At its root, however, critical thinking entails questioning authority, and a certain degree of freedom of thought. In the West, we equate these things with academic freedom and democracy, which in our view sets the foundation for creative thought and truly disruptive innovation. One might argue that most of China’s innovation to date comes simply from the normal learning process that happens between developed and developing nations. While we agree with this observation, we believe it also undervalues China’s success in growing its economy. At the same time, China is yet to produce what some might consider a ‘true disruptor’—almost all of its current innovation can be categorized as business model innovation (or more uncharitably, copying and adapting), variations on existing products, or incremental innovation.

From our perspective, this leads to (at least) two critical open questions. Can incremental innovation lead to genuine disruptive innovation? Can the requisite critical thinking necessary for innovation occur without the attendant levels of freedom of thought? We believe China is searching for the answers to those questions. Unquestionably, China’s leadership understands the dilemma they face in encouraging innovation: balancing the need for innovation and economic growth that requires loosening of control with maintaining its current political structure and control. This balancing act is at the crux of their desire to find a Chinese model of innovation. Can China take the lead in artificial intelligence, not simply in research, but in commercial application in the current intellectual environment? Do the right ingredients exist in Chinese universities? We do not have a clear answer to this question. Significant governance issues make it difficult to see a path forward. The university environment of fertile intellectual discussion, creation of knowledge, and disagreement that we recognize in Europe, Australia, and the United States does not exist quite yet in China. Yet perhaps enough of the requisite pieces will fall into place to generate some version that is true to the Silicon Valley model of “just good enough”.

Conclusion

China faces a great many challenges domestically magnified by the oncoming 4IR. Finding a model to innovate is core to China’s success. Successfully finding a model to innovate will be a good barometer for measuring China’s efforts to find its own models in other domains. Will these efforts yield results that the nation can take pride in? Will China be able to cultivate smart talents to create smart systems for the human world at the age of 4IR? For China, its determination, its humility to learn from better examples, its long tradition of diligence and perseverance are its greatest advantages for driving innovation forward. It is still too early to say that a Chinese model of innovation has begun to emerge.

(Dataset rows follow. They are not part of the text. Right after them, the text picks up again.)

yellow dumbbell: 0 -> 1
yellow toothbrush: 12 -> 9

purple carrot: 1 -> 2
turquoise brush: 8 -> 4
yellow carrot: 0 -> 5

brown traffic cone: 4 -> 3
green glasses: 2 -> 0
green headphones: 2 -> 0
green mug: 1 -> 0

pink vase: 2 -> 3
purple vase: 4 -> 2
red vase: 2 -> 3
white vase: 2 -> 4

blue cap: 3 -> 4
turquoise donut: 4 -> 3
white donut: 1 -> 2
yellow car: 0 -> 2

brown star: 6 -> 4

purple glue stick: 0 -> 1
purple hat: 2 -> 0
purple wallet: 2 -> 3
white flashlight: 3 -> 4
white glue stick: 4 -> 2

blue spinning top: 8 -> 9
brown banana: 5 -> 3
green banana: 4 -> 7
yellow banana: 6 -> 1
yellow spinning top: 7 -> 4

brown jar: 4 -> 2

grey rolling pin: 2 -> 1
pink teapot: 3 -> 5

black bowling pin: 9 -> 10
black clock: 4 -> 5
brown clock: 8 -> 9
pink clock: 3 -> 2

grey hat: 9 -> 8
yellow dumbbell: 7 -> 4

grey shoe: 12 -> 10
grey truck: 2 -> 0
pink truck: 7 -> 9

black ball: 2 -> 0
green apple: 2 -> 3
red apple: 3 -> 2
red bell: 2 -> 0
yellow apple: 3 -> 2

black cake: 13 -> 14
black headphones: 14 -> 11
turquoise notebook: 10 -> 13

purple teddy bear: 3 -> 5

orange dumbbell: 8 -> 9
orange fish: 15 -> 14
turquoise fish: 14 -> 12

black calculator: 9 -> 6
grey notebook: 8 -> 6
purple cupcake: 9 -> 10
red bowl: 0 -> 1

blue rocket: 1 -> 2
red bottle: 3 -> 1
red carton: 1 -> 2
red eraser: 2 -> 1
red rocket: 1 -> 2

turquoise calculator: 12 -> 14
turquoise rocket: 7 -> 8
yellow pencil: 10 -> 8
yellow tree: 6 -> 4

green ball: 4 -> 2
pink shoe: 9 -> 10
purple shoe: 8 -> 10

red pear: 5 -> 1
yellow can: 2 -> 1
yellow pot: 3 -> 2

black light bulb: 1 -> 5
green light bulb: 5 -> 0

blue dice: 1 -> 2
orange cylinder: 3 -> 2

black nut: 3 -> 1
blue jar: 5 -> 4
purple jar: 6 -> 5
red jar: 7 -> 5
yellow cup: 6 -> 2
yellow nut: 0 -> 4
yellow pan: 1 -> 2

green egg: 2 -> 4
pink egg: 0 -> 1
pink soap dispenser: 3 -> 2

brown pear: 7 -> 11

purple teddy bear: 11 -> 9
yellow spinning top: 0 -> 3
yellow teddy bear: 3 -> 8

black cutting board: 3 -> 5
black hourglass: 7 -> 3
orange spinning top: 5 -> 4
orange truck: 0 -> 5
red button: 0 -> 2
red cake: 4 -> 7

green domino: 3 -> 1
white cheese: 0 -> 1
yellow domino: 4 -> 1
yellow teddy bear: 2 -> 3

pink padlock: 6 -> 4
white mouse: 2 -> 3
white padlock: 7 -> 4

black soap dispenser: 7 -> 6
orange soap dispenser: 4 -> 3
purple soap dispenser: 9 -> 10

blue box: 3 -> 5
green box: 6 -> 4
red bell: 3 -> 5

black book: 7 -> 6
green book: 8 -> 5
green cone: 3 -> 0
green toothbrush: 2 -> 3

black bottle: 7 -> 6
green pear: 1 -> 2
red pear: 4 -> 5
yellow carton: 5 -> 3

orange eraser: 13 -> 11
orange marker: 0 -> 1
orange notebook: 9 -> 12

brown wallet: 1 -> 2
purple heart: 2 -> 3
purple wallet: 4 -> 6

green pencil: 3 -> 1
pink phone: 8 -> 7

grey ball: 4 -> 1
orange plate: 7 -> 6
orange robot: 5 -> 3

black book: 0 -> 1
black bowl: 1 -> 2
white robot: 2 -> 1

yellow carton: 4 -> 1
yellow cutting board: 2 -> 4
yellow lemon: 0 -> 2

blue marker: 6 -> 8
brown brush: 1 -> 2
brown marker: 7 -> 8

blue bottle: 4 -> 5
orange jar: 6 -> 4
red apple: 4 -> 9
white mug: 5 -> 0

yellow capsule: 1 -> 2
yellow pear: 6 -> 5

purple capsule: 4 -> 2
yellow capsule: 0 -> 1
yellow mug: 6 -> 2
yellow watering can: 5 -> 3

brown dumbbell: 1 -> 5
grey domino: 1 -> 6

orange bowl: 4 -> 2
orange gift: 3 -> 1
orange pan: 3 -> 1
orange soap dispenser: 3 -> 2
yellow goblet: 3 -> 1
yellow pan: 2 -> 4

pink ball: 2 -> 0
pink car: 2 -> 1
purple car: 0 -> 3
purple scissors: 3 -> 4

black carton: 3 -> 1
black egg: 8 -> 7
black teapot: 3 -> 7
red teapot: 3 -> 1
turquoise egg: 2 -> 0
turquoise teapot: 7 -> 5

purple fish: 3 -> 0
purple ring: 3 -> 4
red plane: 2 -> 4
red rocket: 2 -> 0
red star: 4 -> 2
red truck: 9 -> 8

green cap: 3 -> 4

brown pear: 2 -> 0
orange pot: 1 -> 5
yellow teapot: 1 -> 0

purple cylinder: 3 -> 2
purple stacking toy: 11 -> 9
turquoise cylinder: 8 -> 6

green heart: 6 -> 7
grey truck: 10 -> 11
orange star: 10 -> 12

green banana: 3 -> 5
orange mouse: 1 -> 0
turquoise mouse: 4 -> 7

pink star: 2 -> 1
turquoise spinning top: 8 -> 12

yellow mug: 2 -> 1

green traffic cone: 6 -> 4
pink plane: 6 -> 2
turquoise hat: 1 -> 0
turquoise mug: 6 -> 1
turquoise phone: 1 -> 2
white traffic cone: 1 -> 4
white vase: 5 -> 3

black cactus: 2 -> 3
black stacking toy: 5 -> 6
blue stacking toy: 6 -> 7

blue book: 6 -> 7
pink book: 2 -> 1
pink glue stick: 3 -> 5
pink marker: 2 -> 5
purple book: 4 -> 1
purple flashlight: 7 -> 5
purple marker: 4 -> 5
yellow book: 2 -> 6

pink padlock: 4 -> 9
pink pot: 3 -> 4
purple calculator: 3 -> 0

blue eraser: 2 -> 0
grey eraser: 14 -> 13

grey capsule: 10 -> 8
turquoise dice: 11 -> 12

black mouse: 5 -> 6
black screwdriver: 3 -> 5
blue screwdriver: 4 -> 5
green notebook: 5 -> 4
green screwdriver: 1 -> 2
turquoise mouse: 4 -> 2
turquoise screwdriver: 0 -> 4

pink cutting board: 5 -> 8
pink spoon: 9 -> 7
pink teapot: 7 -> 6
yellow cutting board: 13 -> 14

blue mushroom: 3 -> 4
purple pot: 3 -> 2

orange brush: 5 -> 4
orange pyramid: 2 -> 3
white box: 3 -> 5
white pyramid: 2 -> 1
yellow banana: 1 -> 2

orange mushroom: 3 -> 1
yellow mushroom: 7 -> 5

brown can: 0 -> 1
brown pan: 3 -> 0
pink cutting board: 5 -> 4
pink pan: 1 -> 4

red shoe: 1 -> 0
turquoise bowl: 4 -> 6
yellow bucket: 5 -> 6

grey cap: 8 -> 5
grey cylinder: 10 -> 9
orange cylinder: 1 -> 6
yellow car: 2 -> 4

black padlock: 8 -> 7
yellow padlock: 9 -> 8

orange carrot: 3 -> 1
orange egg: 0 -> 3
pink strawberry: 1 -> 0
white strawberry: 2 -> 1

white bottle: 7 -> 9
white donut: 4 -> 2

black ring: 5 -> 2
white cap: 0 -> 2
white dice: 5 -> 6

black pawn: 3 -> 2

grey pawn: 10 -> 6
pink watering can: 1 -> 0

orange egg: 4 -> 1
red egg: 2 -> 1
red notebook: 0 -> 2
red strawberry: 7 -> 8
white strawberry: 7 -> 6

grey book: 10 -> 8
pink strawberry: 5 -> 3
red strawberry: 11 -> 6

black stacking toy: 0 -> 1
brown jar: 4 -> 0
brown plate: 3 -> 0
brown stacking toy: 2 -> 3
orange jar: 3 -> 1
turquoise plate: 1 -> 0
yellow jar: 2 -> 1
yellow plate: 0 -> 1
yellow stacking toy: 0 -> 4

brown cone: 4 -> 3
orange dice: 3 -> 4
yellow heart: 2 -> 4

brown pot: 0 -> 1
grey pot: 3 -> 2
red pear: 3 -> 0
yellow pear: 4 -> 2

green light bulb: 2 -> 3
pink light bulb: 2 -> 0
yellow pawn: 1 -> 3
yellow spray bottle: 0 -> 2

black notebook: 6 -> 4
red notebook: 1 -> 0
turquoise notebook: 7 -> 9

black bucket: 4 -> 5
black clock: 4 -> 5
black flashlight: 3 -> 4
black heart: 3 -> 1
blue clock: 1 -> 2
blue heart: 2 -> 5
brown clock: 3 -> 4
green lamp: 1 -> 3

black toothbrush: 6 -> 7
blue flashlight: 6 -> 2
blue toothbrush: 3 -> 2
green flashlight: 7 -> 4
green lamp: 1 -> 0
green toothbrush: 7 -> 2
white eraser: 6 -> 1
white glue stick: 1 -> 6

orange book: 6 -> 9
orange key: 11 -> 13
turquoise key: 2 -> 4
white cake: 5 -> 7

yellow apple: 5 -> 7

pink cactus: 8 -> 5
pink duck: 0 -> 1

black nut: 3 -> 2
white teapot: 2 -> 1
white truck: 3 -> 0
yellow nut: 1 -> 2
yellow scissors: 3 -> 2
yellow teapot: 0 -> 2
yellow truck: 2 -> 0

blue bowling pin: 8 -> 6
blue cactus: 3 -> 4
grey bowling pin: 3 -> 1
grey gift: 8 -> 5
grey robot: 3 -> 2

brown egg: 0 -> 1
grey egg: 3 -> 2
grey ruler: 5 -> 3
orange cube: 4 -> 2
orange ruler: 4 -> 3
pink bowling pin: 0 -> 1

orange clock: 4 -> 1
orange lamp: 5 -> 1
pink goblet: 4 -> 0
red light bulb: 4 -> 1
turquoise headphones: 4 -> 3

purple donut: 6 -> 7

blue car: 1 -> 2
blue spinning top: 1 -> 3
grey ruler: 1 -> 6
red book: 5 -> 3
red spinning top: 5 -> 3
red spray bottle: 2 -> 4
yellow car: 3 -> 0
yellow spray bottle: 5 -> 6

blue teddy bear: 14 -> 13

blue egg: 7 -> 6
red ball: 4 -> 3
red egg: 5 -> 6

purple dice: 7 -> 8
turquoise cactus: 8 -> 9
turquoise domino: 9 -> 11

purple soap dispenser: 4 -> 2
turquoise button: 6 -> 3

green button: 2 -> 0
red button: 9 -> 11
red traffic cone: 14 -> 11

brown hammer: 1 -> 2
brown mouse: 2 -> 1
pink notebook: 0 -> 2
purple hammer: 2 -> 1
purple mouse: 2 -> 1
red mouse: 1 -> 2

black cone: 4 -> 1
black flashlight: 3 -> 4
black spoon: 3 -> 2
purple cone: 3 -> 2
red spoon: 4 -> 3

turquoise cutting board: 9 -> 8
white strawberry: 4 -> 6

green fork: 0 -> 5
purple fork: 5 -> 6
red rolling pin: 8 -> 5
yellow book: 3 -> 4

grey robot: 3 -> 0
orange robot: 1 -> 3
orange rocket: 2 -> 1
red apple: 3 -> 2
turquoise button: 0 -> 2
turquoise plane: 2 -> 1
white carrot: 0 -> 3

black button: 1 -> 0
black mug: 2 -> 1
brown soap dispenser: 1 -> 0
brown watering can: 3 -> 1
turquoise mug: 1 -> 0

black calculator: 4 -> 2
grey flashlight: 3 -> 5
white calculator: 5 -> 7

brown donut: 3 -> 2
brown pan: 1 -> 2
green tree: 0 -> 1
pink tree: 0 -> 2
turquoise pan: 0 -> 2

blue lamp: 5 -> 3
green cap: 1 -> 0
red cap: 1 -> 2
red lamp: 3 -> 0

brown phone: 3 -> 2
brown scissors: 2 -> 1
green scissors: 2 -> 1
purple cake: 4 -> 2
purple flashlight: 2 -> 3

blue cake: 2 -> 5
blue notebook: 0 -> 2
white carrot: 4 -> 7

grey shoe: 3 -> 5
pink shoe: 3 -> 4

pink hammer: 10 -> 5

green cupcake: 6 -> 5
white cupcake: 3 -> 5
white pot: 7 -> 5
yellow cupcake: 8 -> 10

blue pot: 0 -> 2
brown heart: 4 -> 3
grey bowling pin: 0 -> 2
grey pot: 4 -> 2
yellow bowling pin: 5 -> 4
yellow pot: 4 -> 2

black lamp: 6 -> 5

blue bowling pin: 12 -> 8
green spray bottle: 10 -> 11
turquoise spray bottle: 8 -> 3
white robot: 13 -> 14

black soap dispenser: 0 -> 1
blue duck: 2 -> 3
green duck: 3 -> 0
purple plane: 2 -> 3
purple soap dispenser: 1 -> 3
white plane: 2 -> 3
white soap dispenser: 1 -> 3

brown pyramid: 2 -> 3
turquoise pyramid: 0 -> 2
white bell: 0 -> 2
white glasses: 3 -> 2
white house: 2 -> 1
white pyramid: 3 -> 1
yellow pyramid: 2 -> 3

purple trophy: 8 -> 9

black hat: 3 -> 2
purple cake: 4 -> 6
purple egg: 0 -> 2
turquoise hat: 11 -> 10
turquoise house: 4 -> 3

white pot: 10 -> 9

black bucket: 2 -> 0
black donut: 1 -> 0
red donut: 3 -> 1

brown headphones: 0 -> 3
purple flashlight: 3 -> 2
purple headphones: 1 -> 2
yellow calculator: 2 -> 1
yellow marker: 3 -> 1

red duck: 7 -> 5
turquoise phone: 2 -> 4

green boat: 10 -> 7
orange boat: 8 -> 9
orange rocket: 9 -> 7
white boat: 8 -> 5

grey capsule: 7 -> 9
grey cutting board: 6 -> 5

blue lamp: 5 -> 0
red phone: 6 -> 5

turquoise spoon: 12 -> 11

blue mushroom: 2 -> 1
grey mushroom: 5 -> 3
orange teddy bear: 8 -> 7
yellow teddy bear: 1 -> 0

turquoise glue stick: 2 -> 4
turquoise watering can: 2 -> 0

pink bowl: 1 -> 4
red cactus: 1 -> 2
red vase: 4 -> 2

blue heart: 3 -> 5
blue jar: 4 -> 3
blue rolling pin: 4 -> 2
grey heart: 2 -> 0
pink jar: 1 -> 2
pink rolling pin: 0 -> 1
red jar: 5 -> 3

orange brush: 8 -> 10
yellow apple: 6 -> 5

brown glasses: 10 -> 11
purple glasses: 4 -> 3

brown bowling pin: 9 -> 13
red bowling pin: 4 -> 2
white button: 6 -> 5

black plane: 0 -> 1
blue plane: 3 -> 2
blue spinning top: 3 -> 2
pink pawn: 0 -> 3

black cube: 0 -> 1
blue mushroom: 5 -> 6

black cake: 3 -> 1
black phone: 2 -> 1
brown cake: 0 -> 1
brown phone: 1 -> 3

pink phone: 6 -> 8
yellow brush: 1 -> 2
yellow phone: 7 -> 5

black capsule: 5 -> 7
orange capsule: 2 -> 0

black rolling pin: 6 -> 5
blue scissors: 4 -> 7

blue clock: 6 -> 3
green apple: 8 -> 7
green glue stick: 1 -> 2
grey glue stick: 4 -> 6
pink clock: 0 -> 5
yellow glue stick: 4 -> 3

Pessimists about China predict a hard crash. Optimists predict the future belongs to China. We classify ourselves as realistic optimists: not sanguine about the challenges China faces, but not willing to bet against a country which has achieved an economic miracle never before witnessed in human history. The world’s future depends on a prosperous and peaceful China. With the right guidance, with human-centeredness at the core and where ethical and moral issues associated with the 4IR are carefully considered, as educators, we believe in our students and their potential to shape the future.